Please restate the following records word for word.
══ PROVIDED RECORDS ══
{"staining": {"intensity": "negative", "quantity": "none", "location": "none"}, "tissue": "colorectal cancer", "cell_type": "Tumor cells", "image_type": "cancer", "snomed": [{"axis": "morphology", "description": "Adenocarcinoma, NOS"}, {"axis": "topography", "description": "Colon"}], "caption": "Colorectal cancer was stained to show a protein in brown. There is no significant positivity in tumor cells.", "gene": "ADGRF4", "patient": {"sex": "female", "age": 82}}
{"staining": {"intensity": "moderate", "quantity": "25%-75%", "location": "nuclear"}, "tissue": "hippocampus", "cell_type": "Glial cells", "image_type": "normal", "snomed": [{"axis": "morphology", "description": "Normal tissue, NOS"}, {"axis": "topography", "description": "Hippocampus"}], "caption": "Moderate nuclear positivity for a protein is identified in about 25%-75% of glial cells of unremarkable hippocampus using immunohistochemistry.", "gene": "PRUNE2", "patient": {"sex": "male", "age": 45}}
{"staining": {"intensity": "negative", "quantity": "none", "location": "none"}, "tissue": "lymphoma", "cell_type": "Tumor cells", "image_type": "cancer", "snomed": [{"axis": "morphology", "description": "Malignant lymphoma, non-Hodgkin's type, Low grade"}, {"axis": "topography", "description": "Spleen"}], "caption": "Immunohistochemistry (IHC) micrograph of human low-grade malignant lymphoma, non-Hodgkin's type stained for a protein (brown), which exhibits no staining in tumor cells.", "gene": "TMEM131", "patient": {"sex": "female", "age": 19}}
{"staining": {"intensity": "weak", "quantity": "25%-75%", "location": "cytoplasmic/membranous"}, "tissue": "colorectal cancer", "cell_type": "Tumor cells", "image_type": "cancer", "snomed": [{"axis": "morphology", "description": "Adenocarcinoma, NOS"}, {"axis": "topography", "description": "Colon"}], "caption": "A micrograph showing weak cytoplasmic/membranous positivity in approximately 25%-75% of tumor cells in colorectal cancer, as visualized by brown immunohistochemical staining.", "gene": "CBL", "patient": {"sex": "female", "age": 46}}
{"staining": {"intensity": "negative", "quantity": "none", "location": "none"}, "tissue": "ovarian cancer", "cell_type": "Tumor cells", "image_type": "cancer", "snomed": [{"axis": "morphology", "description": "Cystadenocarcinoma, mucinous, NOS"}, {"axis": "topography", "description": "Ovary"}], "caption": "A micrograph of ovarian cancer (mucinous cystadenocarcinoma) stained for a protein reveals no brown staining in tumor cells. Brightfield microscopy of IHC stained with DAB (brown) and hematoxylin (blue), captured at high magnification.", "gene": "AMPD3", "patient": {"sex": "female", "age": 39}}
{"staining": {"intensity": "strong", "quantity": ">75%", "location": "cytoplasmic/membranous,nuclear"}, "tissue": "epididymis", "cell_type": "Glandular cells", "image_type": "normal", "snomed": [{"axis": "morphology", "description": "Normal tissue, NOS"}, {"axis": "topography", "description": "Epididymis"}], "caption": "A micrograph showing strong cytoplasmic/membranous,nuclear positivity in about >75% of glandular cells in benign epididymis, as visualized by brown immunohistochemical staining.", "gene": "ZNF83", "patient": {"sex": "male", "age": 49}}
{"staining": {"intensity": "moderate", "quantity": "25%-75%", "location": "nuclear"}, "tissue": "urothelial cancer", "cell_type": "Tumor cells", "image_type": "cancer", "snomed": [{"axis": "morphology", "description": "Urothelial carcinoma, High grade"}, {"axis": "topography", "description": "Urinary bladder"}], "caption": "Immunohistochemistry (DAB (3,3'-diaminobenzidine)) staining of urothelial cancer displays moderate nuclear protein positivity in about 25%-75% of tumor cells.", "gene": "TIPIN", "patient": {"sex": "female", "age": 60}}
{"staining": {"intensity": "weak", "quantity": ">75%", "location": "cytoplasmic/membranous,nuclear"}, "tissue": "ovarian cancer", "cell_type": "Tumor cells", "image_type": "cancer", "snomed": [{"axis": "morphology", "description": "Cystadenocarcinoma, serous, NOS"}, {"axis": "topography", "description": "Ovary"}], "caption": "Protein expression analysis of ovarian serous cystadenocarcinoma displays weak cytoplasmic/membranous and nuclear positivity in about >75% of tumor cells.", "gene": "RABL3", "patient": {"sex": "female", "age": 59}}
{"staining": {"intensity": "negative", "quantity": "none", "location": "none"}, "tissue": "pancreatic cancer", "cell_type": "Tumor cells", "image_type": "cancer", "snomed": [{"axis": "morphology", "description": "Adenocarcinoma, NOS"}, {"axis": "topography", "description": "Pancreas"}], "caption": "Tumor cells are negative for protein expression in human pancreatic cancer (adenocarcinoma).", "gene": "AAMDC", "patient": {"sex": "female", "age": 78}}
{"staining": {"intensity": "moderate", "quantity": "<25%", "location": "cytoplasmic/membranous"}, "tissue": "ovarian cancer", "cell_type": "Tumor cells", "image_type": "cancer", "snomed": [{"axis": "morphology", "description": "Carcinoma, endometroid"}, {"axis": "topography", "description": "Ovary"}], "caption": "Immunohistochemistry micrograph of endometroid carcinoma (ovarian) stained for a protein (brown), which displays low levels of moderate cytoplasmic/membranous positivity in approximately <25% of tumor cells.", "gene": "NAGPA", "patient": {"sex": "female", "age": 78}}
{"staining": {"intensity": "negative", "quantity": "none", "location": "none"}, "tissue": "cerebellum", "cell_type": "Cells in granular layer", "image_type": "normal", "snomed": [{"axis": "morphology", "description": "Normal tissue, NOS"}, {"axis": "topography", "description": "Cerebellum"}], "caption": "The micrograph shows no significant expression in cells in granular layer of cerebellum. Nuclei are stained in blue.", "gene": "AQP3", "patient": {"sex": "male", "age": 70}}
═══
TASK OUTPUT >>
{"staining": {"intensity": "negative", "quantity": "none", "location": "none"}, "tissue": "colorectal cancer", "cell_type": "Tumor cells", "image_type": "cancer", "snomed": [{"axis": "morphology", "description": "Adenocarcinoma, NOS"}, {"axis": "topography", "description": "Colon"}], "caption": "Colorectal cancer was stained to show a protein in brown. There is no significant positivity in tumor cells.", "gene": "ADGRF4", "patient": {"sex": "female", "age": 82}}
{"staining": {"intensity": "moderate", "quantity": "25%-75%", "location": "nuclear"}, "tissue": "hippocampus", "cell_type": "Glial cells", "image_type": "normal", "snomed": [{"axis": "morphology", "description": "Normal tissue, NOS"}, {"axis": "topography", "description": "Hippocampus"}], "caption": "Moderate nuclear positivity for a protein is identified in about 25%-75% of glial cells of unremarkable hippocampus using immunohistochemistry.", "gene": "PRUNE2", "patient": {"sex": "male", "age": 45}}
{"staining": {"intensity": "negative", "quantity": "none", "location": "none"}, "tissue": "lymphoma", "cell_type": "Tumor cells", "image_type": "cancer", "snomed": [{"axis": "morphology", "description": "Malignant lymphoma, non-Hodgkin's type, Low grade"}, {"axis": "topography", "description": "Spleen"}], "caption": "Immunohistochemistry (IHC) micrograph of human low-grade malignant lymphoma, non-Hodgkin's type stained for a protein (brown), which exhibits no staining in tumor cells.", "gene": "TMEM131", "patient": {"sex": "female", "age": 19}}
{"staining": {"intensity": "weak", "quantity": "25%-75%", "location": "cytoplasmic/membranous"}, "tissue": "colorectal cancer", "cell_type": "Tumor cells", "image_type": "cancer", "snomed": [{"axis": "morphology", "description": "Adenocarcinoma, NOS"}, {"axis": "topography", "description": "Colon"}], "caption": "A micrograph showing weak cytoplasmic/membranous positivity in approximately 25%-75% of tumor cells in colorectal cancer, as visualized by brown immunohistochemical staining.", "gene": "CBL", "patient": {"sex": "female", "age": 46}}
{"staining": {"intensity": "negative", "quantity": "none", "location": "none"}, "tissue": "ovarian cancer", "cell_type": "Tumor cells", "image_type": "cancer", "snomed": [{"axis": "morphology", "description": "Cystadenocarcinoma, mucinous, NOS"}, {"axis": "topography", "description": "Ovary"}], "caption": "A micrograph of ovarian cancer (mucinous cystadenocarcinoma) stained for a protein reveals no brown staining in tumor cells. Brightfield microscopy of IHC stained with DAB (brown) and hematoxylin (blue), captured at high magnification.", "gene": "AMPD3", "patient": {"sex": "female", "age": 39}}
{"staining": {"intensity": "strong", "quantity": ">75%", "location": "cytoplasmic/membranous,nuclear"}, "tissue": "epididymis", "cell_type": "Glandular cells", "image_type": "normal", "snomed": [{"axis": "morphology", "description": "Normal tissue, NOS"}, {"axis": "topography", "description": "Epididymis"}], "caption": "A micrograph showing strong cytoplasmic/membranous,nuclear positivity in about >75% of glandular cells in benign epididymis, as visualized by brown immunohistochemical staining.", "gene": "ZNF83", "patient": {"sex": "male", "age": 49}}
{"staining": {"intensity": "moderate", "quantity": "25%-75%", "location": "nuclear"}, "tissue": "urothelial cancer", "cell_type": "Tumor cells", "image_type": "cancer", "snomed": [{"axis": "morphology", "description": "Urothelial carcinoma, High grade"}, {"axis": "topography", "description": "Urinary bladder"}], "caption": "Immunohistochemistry (DAB (3,3'-diaminobenzidine)) staining of urothelial cancer displays moderate nuclear protein positivity in about 25%-75% of tumor cells.", "gene": "TIPIN", "patient": {"sex": "female", "age": 60}}
{"staining": {"intensity": "weak", "quantity": ">75%", "location": "cytoplasmic/membranous,nuclear"}, "tissue": "ovarian cancer", "cell_type": "Tumor cells", "image_type": "cancer", "snomed": [{"axis": "morphology", "description": "Cystadenocarcinoma, serous, NOS"}, {"axis": "topography", "description": "Ovary"}], "caption": "Protein expression analysis of ovarian serous cystadenocarcinoma displays weak cytoplasmic/membranous and nuclear positivity in about >75% of tumor cells.", "gene": "RABL3", "patient": {"sex": "female", "age": 59}}
{"staining": {"intensity": "negative", "quantity": "none", "location": "none"}, "tissue": "pancreatic cancer", "cell_type": "Tumor cells", "image_type": "cancer", "snomed": [{"axis": "morphology", "description": "Adenocarcinoma, NOS"}, {"axis": "topography", "description": "Pancreas"}], "caption": "Tumor cells are negative for protein expression in human pancreatic cancer (adenocarcinoma).", "gene": "AAMDC", "patient": {"sex": "female", "age": 78}}
{"staining": {"intensity": "moderate", "quantity": "<25%", "location": "cytoplasmic/membranous"}, "tissue": "ovarian cancer", "cell_type": "Tumor cells", "image_type": "cancer", "snomed": [{"axis": "morphology", "description": "Carcinoma, endometroid"}, {"axis": "topography", "description": "Ovary"}], "caption": "Immunohistochemistry micrograph of endometroid carcinoma (ovarian) stained for a protein (brown), which displays low levels of moderate cytoplasmic/membranous positivity in approximately <25% of tumor cells.", "gene": "NAGPA", "patient": {"sex": "female", "age": 78}}
{"staining": {"intensity": "negative", "quantity": "none", "location": "none"}, "tissue": "cerebellum", "cell_type": "Cells in granular layer", "image_type": "normal", "snomed": [{"axis": "morphology", "description": "Normal tissue, NOS"}, {"axis": "topography", "description": "Cerebellum"}], "caption": "The micrograph shows no significant expression in cells in granular layer of cerebellum. Nuclei are stained in blue.", "gene": "AQP3", "patient": {"sex": "male", "age": 70}}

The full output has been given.